Kamis, 27 September 2007

Konsistensi dan Lupa.

Bulan ramadhan sudah masuk hari ke 16, esok adalah hari yang ke tujuh belas yang banyak diyakini hari yang sangat dimuliakan yaitu Nuzulul Qur'an yang secara literal berarti turunnya Al Qur'an (kitab suci agama Islam). Nuzulul Qur'an adalah istilah yang merujuk kepada peristiwa penting penurunan wahyu Allah pertama kepada nabi dan rasul terakhir agama Islam yakni Nabi Muhammad SAW.

Apakah kita masih mengikuti ajarannya ?



Menjelang Ramadhan banyak tempat hiburan malam yang ditutup demi menghargai umat muslim yang merayakan ramadhan, kalo tidak maka akan ada Razia ormas yang biasa galak.

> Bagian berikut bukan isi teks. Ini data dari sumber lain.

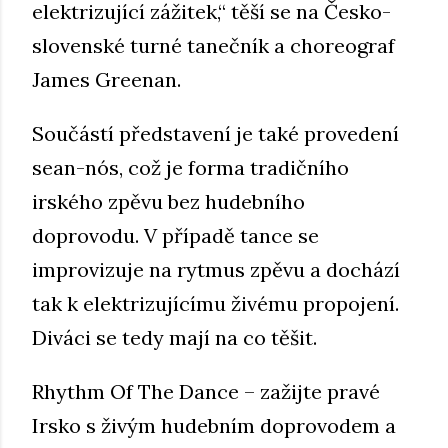
elektrizující zážitek,“ těší se na Česko-
slovenské turné tanečník a choreograf
James Greenan.
Součástí představení je také provedení
sean-nós, což je forma tradičního
irského zpěvu bez hudebního
doprovodu. V případě tance se
improvizuje na rytmus zpěvu a dochází
tak k elektrizujícímu živému propojení.
Diváci se tedy mají na co těšit.
Rhythm Of The Dance – zažijte pravé
Irsko s živým hudebním doprovodem a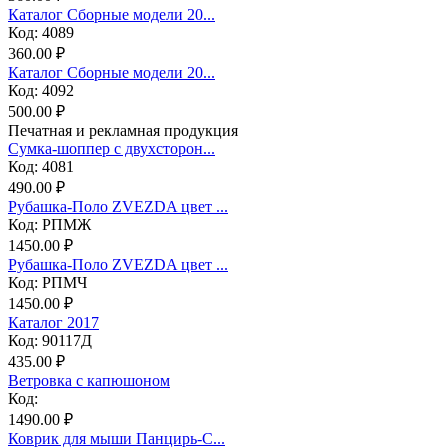
Каталог Сборные модели 20...
Код: 4089
360.00 ₽
Каталог Сборные модели 20...
Код: 4092
500.00 ₽
Печатная и рекламная продукция
Сумка-шоппер с двухсторон...
Код: 4081
490.00 ₽
Рубашка-Поло ZVEZDA цвет ...
Код: РПМЖ
1450.00 ₽
Рубашка-Поло ZVEZDA цвет ...
Код: РПМЧ
1450.00 ₽
Каталог 2017
Код: 90117Д
435.00 ₽
Ветровка с капюшоном
Код:
1490.00 ₽
Коврик для мыши Панцирь-С...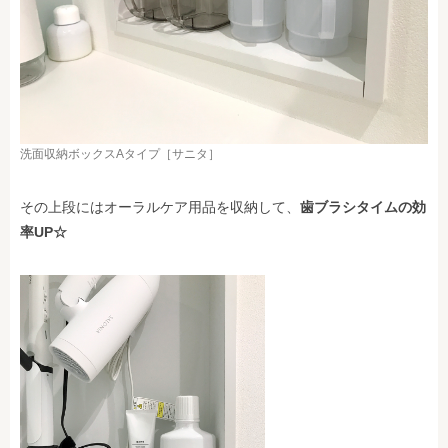
洗面収納ボックスAタイプ［サニタ］
その上段にはオーラルケア用品を収納して、
歯ブラシタイムの効
率UP☆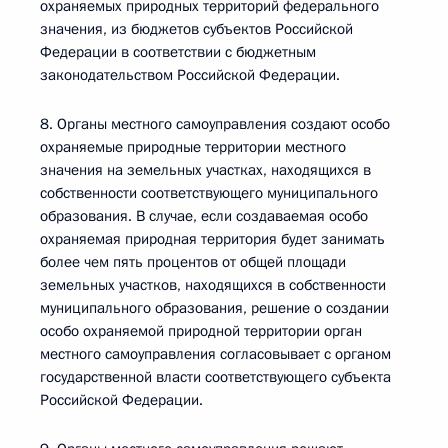
охраняемых природных территорий федерального
значения, из бюджетов субъектов Российской
Федерации в соответствии с бюджетным
законодательством Российской Федерации.
8. Органы местного самоуправления создают особо
охраняемые природные территории местного
значения на земельных участках, находящихся в
собственности соответствующего муниципального
образования. В случае, если создаваемая особо
охраняемая природная территория будет занимать
более чем пять процентов от общей площади
земельных участков, находящихся в собственности
муниципального образования, решение о создании
особо охраняемой природной территории орган
местного самоуправления согласовывает с органом
государственной власти соответствующего субъекта
Российской Федерации.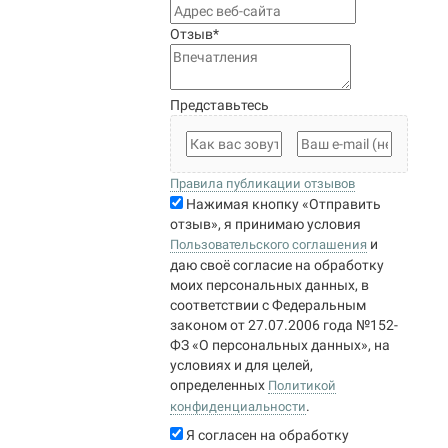
Отзыв
*
Представьтесь
Правила публикации отзывов
Нажимая кнопку «Отправить
отзыв», я принимаю условия
и
Пользовательского соглашения
даю своё согласие на обработку
моих персональных данных, в
соответствии с Федеральным
законом от 27.07.2006 года №152-
ФЗ «О персональных данных», на
условиях и для целей,
определенных
Политикой
.
конфиденциальности
Я согласен на обработку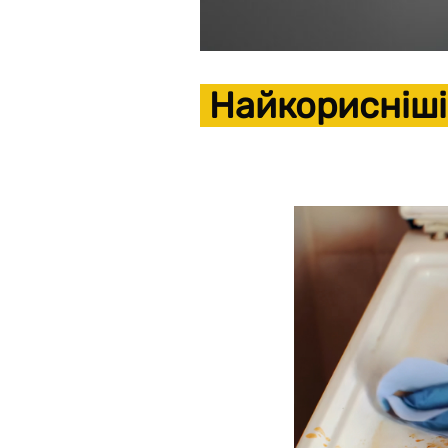
Найкорисніші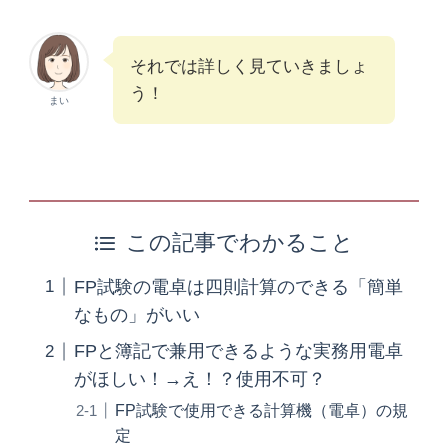
それでは詳しく見ていきましょ
う！
まい
この記事でわかること
FP試験の電卓は四則計算のできる「簡単
なもの」がいい
FPと簿記で兼用できるような実務用電卓
がほしい！→え！？使用不可？
FP試験で使用できる計算機（電卓）の規
定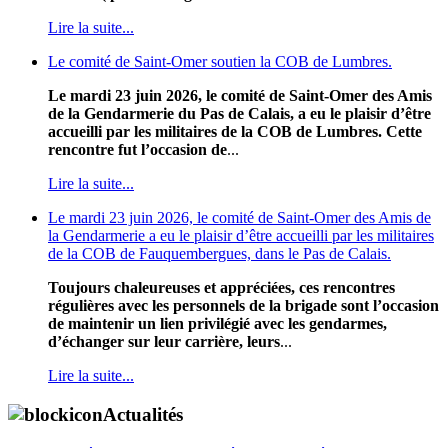
Lire la suite...
Le comité de Saint-Omer soutien la COB de Lumbres.
Le mardi 23 juin 2026, le comité de Saint-Omer des Amis
de la Gendarmerie du Pas de Calais, a eu le plaisir d’être
accueilli par les militaires de la COB de Lumbres. Cette
rencontre fut l’occasion de
...
Lire la suite...
Le mardi 23 juin 2026, le comité de Saint-Omer des Amis de
la Gendarmerie a eu le plaisir d’être accueilli par les militaires
de la COB de Fauquembergues, dans le Pas de Calais.
Toujours chaleureuses et appréciées, ces rencontres
régulières avec les personnels de la brigade sont l’occasion
de maintenir un lien privilégié avec les gendarmes,
d’échanger sur leur carrière, leurs
...
Lire la suite...
Actualités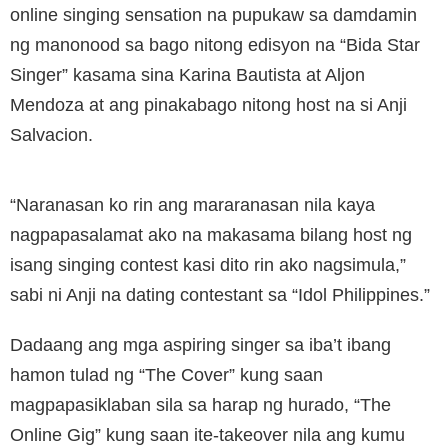
online singing sensation na pupukaw sa damdamin
ng manonood sa bago nitong edisyon na “Bida Star
Singer” kasama sina Karina Bautista at Aljon
Mendoza at ang pinakabago nitong host na si Anji
Salvacion.
“Naranasan ko rin ang mararanasan nila kaya
nagpapasalamat ako na makasama bilang host ng
isang singing contest kasi dito rin ako nagsimula,”
sabi ni Anji na dating contestant sa “Idol Philippines.”
Dadaang ang mga aspiring singer sa iba’t ibang
hamon tulad ng “The Cover” kung saan
magpapasiklaban sila sa harap ng hurado, “The
Online Gig” kung saan ite-takeover nila ang kumu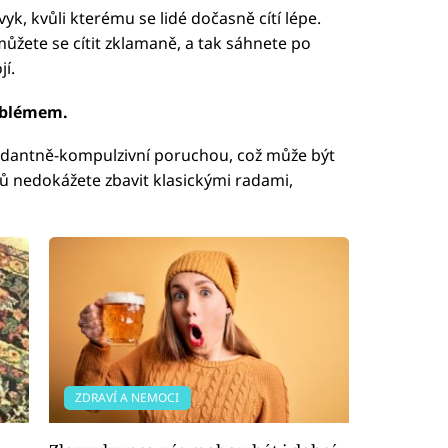
k, kvůli kterému se lidé dočasně cítí lépe.
ůžete se cítit zklamaně, a tak sáhnete po
í.
roblémem.
edantně-kompulzivní poruchou, což může být
 nedokážete zbavit klasickými radami,
ZDRAVÍ A NEMOCI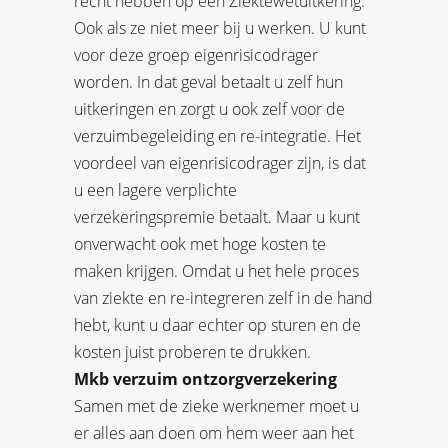
recht hebben op een Ziektewetuitkering.
Ook als ze niet meer bij u werken. U kunt
voor deze groep eigenrisicodrager
worden. In dat geval betaalt u zelf hun
uitkeringen en zorgt u ook zelf voor de
verzuimbegeleiding en re-integratie. Het
voordeel van eigenrisicodrager zijn, is dat
u een lagere verplichte
verzekeringspremie betaalt. Maar u kunt
onverwacht ook met hoge kosten te
maken krijgen. Omdat u het hele proces
van ziekte en re-integreren zelf in de hand
hebt, kunt u daar echter op sturen en de
kosten juist proberen te drukken.
Mkb verzuim ontzorgverzekering
Samen met de zieke werknemer moet u
er alles aan doen om hem weer aan het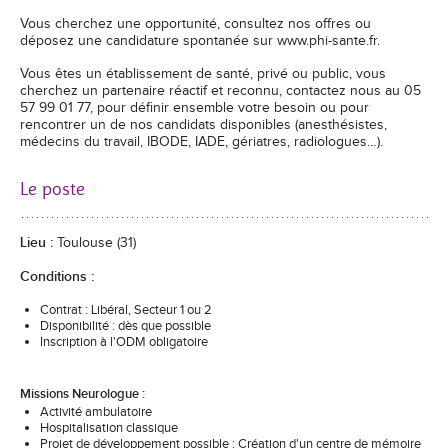
Vous cherchez une opportunité, consultez nos offres ou
déposez une candidature spontanée sur www.phi-sante.fr.
Vous êtes un établissement de santé, privé ou public, vous
cherchez un partenaire réactif et reconnu, contactez nous au 05
57 99 01 77, pour définir ensemble votre besoin ou pour
rencontrer un de nos candidats disponibles (anesthésistes,
médecins du travail, IBODE, IADE, gériatres, radiologues…).
Le poste
Lieu :
Toulouse (31)
Conditions :
Contrat : Libéral, Secteur 1 ou 2
Disponibilité : dès que possible
Inscription à l'ODM obligatoire
Missions Neurologue :
Activité ambulatoire
Hospitalisation classique
Projet de développement possible : Création d'un centre de mémoire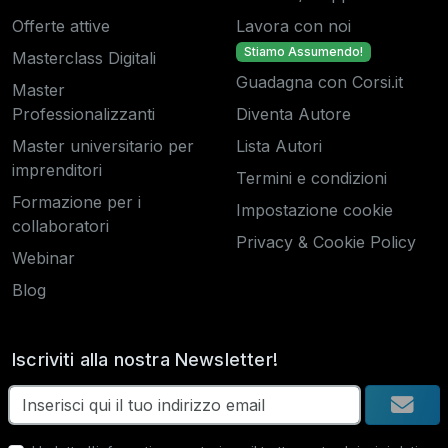
Offerte attive
Lavora con noi
Stiamo Assumendo!
Masterclass Digitali
Guadagna con Corsi.it
Master
Professionalizzanti
Diventa Autore
Master universitario per
Lista Autori
imprenditori
Termini e condizioni
Formazione per i
Impostazione cookie
collaboratori
Privacy & Cookie Policy
Webinar
Blog
Iscriviti alla nostra Newsletter!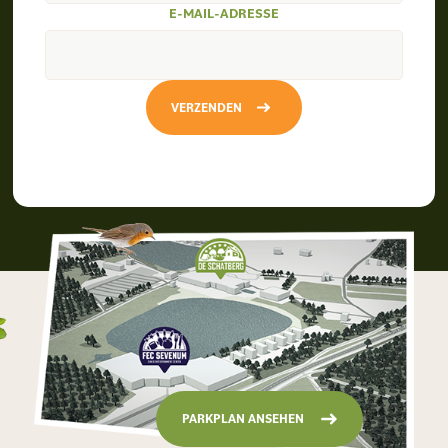
E-MAIL-ADRESSE
VERZENDEN
PARKPLAN ANSEHEN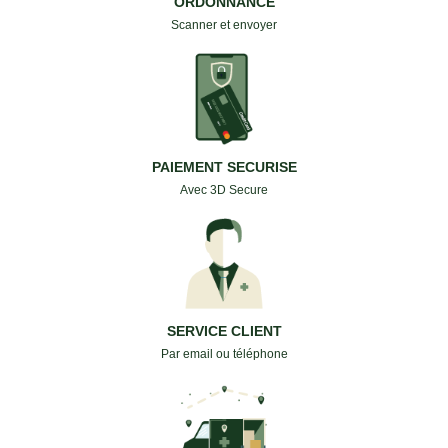
ORDONNANCE
Scanner et envoyer
PAIEMENT SECURISE
Avec 3D Secure
SERVICE CLIENT
Par email ou téléphone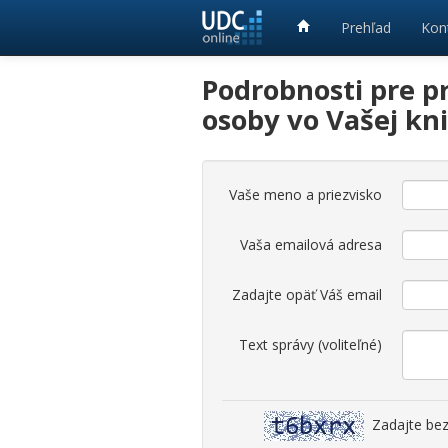
Prehľad
Kon
Podrobnosti pre pr
osoby vo Vašej kni
Vaše meno a priezvisko
Vaša emailová adresa
Zadajte opäť Váš email
Text správy (voliteľné)
Zadajte be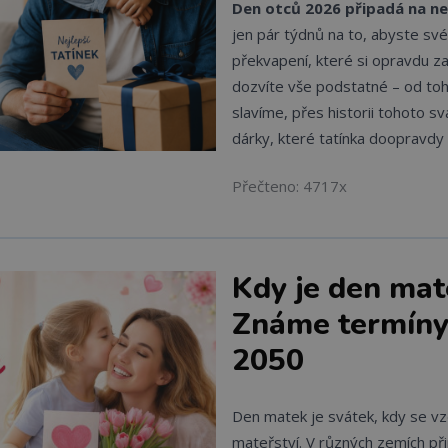
Den otců 2026 připadá na ned
jen pár týdnů na to, abyste svém
překvapení, které si opravdu za
dozvíte vše podstatné – od to
slavíme, přes historii tohoto sv
dárky, které tatínka doopravdy 
Přečteno: 4717x
Kdy je den ma
Známe termíny
2050
Den matek je svátek, kdy se v
mateřství. V různých zemích při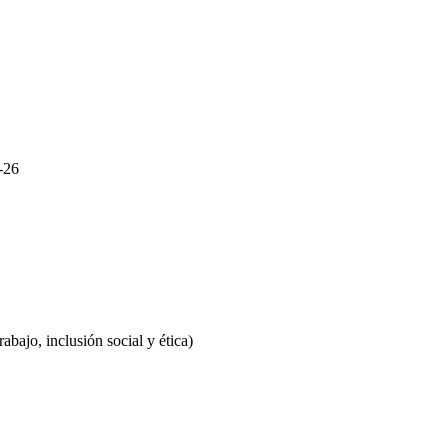
-26
bajo, inclusión social y ética)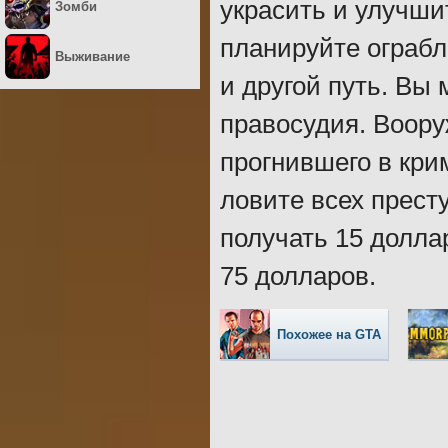
украсить и улучши
Зомби
планируйте ограбл
Выживание
и другой путь. Вы 
правосудия. Воору
прогнившего в кри
ловите всех прест
получать 15 долла
75 долларов.
Похожее на GTA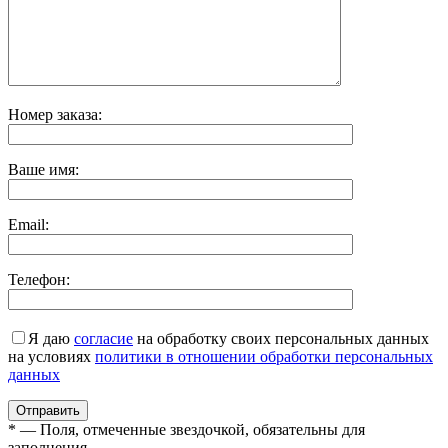
Номер заказа:
Ваше имя:
Email:
Телефон:
Я даю
согласие
на обработку своих персональных данных
на условиях
политики в отношении обработки персональных
данных
* — Поля, отмеченные звездочкой, обязательны для
заполнения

Kemudian, warung-warung dihimbau agar tidak menyediakan makanan di siang hari kalo tidak satpol PP akan bertindak. Dan di bulan Ramadhan, biar keren, seringlah pakai baju koko dan kopiah agar terkesan alim. Inilah Citra Ramadhan. Setelah Ramadhan berlalu, apakah kita konsisten terhadap sikap kita.

Inilah yang selalu dipertanyakan. Lain omong lain perbuatan. Padahal dalam islam sudah ditegaskan agar kita tidak menjadi orang yang munafik.

Kita memang bangsa yang selalu bertindak untuk citra. Selalu bertindak untuk esok dan lupa yang diucapkan kemarin. Pantas saja, Ketua MPR nurhidayat Wahid malah tidak sepakat jika razia klub malam hanya dilakukan saat Ramadhan saja. Kemana mereka (orang-orang suka Razia) setelah Ramadhan.